Claudia Herrera

Personal information
- Full name: Claudia Gabriela Herrera Muñoz
- Date of birth: 24 June 1997 (age 28)
- Place of birth: Chile
- Position: Midfielder

Team information
- Current team: Universidad de Chile

Youth career
- Santiago Wanderers [es]

Senior career*
- Years: Team / Apps / (Gls)
- 2016–2018: Santiago Wanderers [es]
- 2018–2021: Everton [es]
- 2022–2023: Palestino [es]
- 2024–: Universidad de Chile

International career^{‡}
- 2023–: Chile / 1 / (0)

= Claudia Herrera =

Chilean footballer

Claudia Gabriela Herrera Muñoz (born 24 June 1997) is a Chilean footballer who plays as a midfielder for Universidad de Chile and the Chile women's national team.

==Club career==
A product of Santiago Wanderers, she played for them from 2016 to 2018 at senior level. Subsequently, she switched to Everton, the classic rival.

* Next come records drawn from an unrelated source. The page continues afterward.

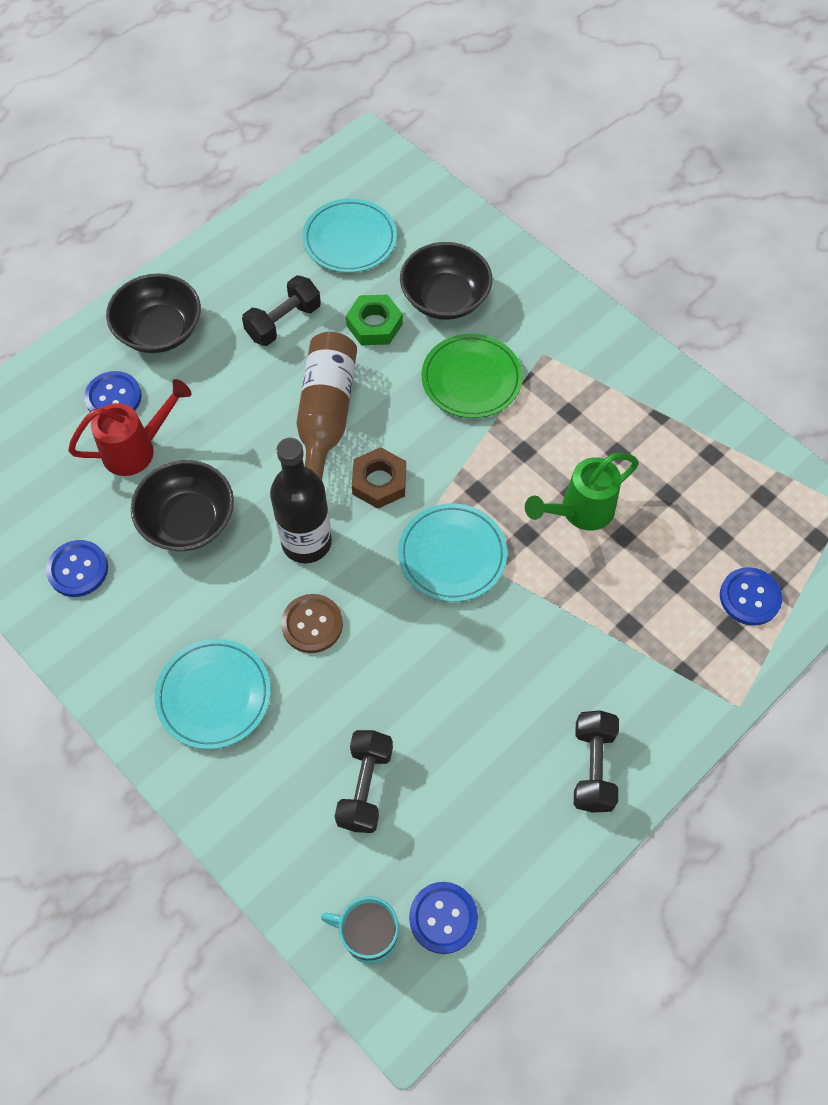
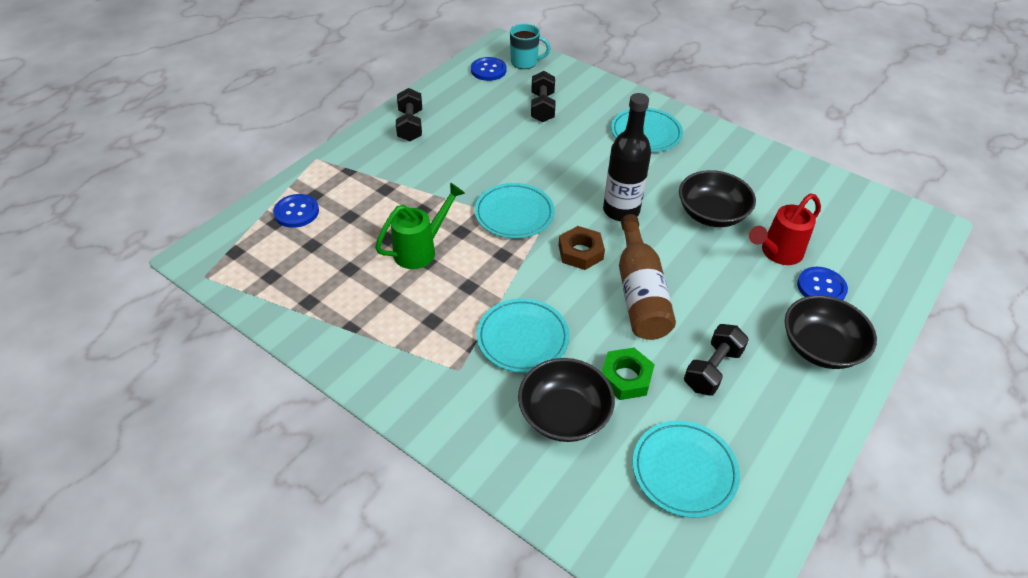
camera: 170 degrees right, 15 degrees down
blue button [46,540,108,597] -> none
brown button [281,594,343,653] -> none
green plate [422,334,523,418] -> turquoise plate [477,298,570,373]

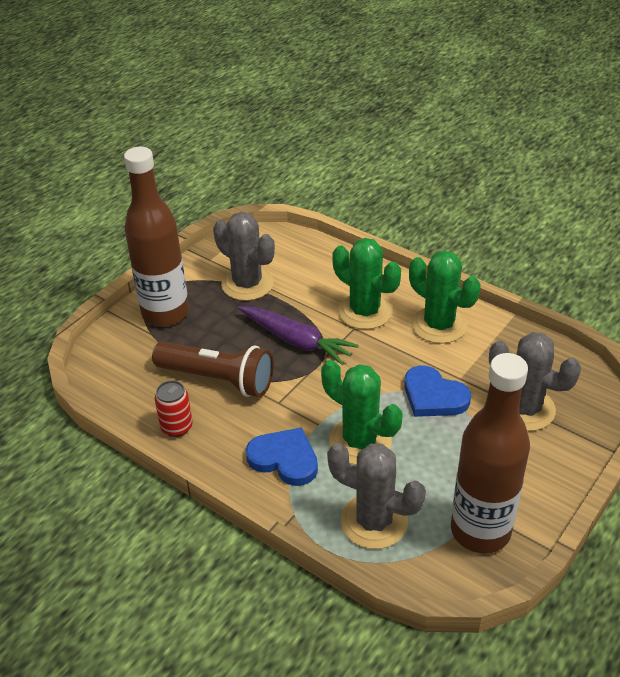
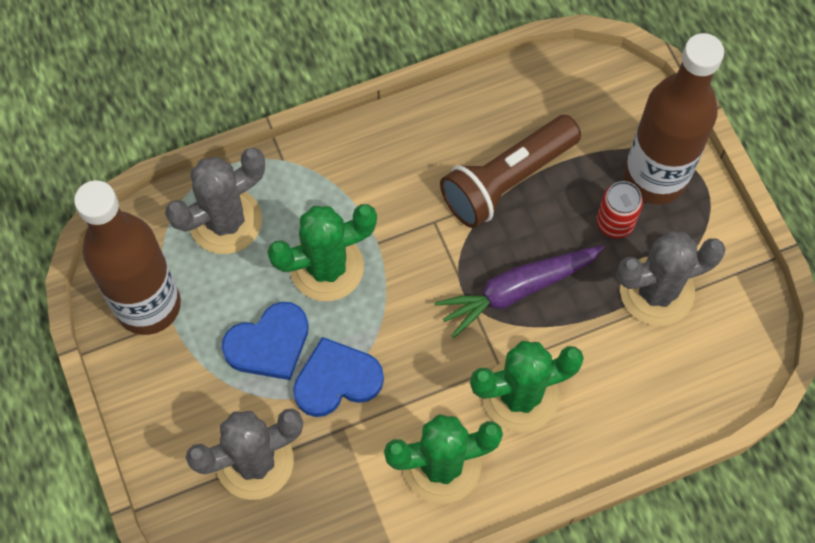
camera: 120 degrees right, 25 degrees up
red can [155,380,193,437] -> red can moved to [597,181,643,238]
blue heart [246,427,318,486] -> blue heart moved to [222,302,309,380]

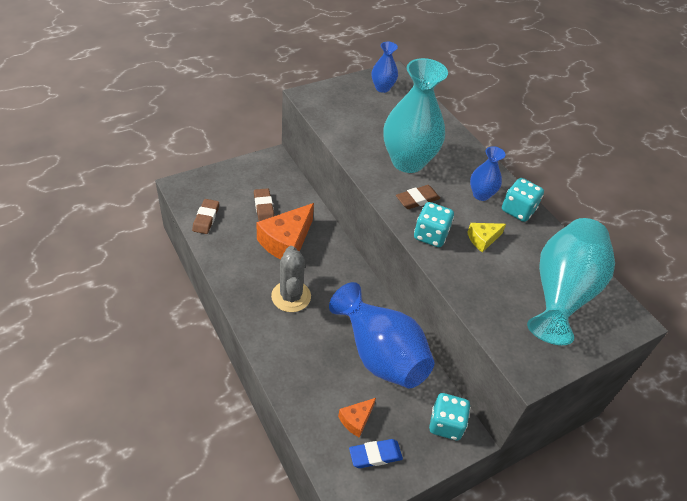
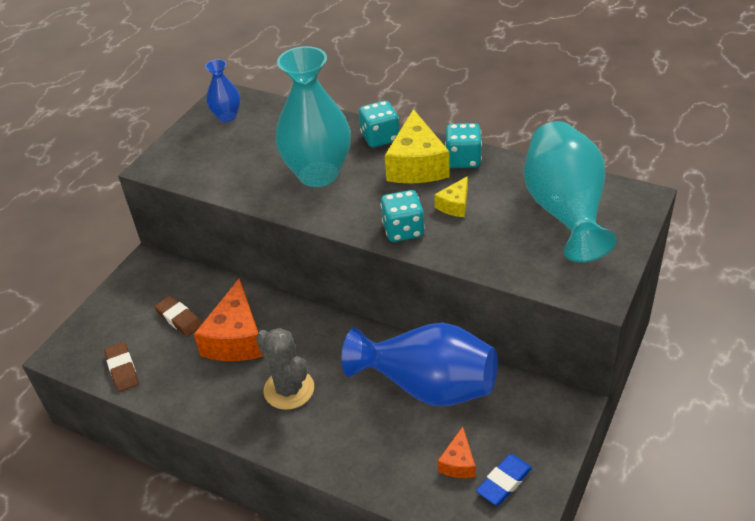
camera: 25 degrees left, 5 degrees down
brown eraser [396,185,440,209] -> none
turquoise dice [429,393,470,440] -> turquoise dice moved to [359,101,399,147]
blue vase [470,146,505,201] -> yellow cheese [385,109,450,183]

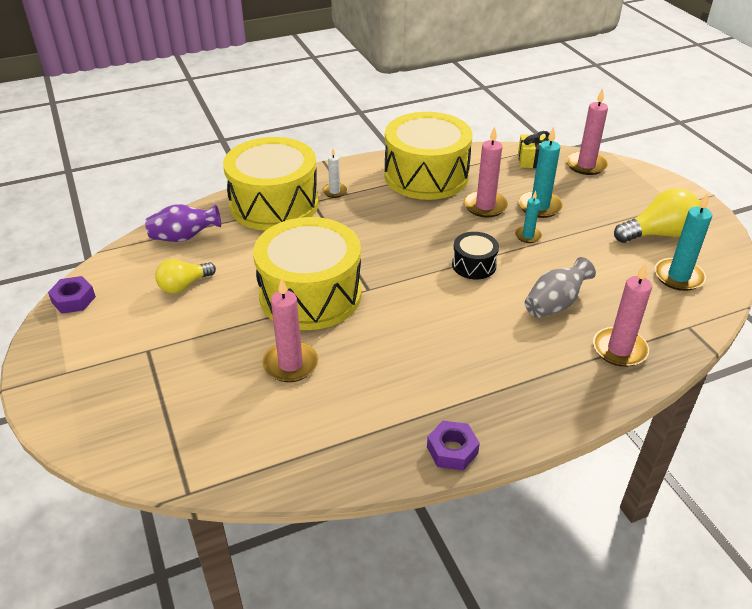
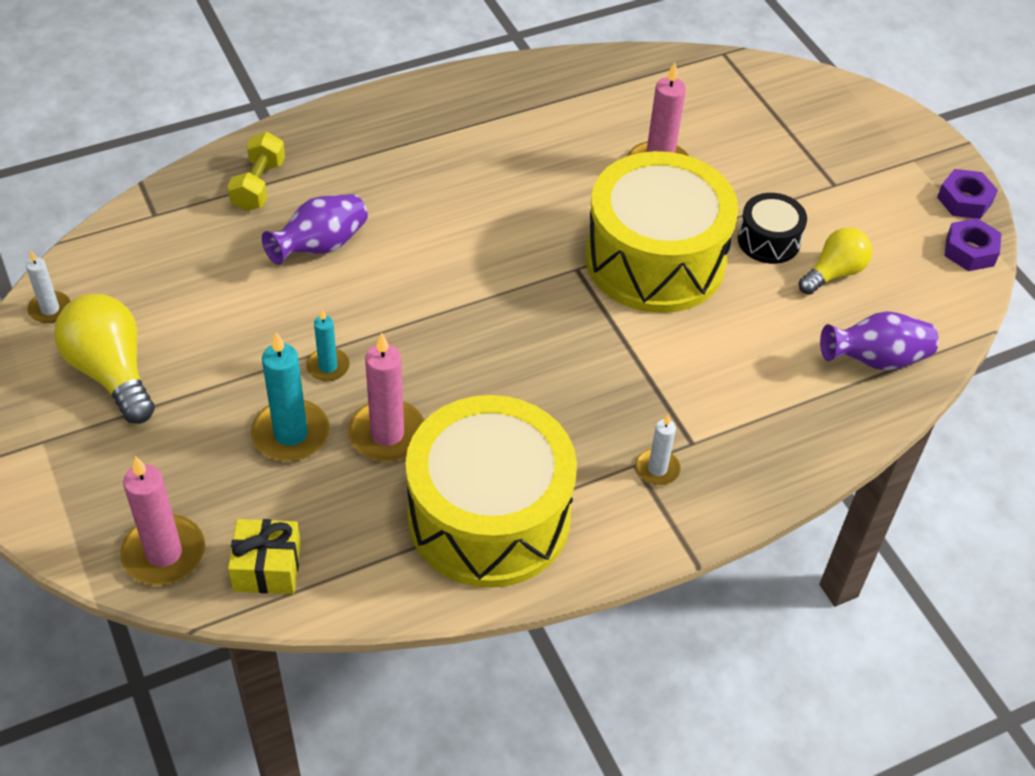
camera: 175 degrees right, 10 degrees up
yellow drum [223,137,319,231] -> none
purple nut [427,421,480,471] -> purple nut moved to [937,169,998,219]
black drum [452,232,499,279] -> black drum moved to [738,193,807,264]
grey vase [525,257,596,318] -> purple vase [262,194,368,265]
pink candle [593,263,652,367] -> yellow dumbbell [227,132,285,211]
yellow light bulb [614,188,700,243] -> yellow light bulb turned 75 degrees clockwise [54,294,155,424]
turquoise candle [655,193,712,291] -> none
none -> white candle [26,251,71,323]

In 2022, she moved to Santiago and joined Palestino. In the 2023 season, she made eighteen appearances and scored three goals.

In 2024, she switched to Universidad de Chile.

==International career==
She received her first called up to the Chile national team in September 2023 under Luis Mena and made her debut in a 3–0 win against New Zealand in the same month.

==Personal life==
She is nicknamed Gabi, a hypocoristic of "Gabriela", her middle name.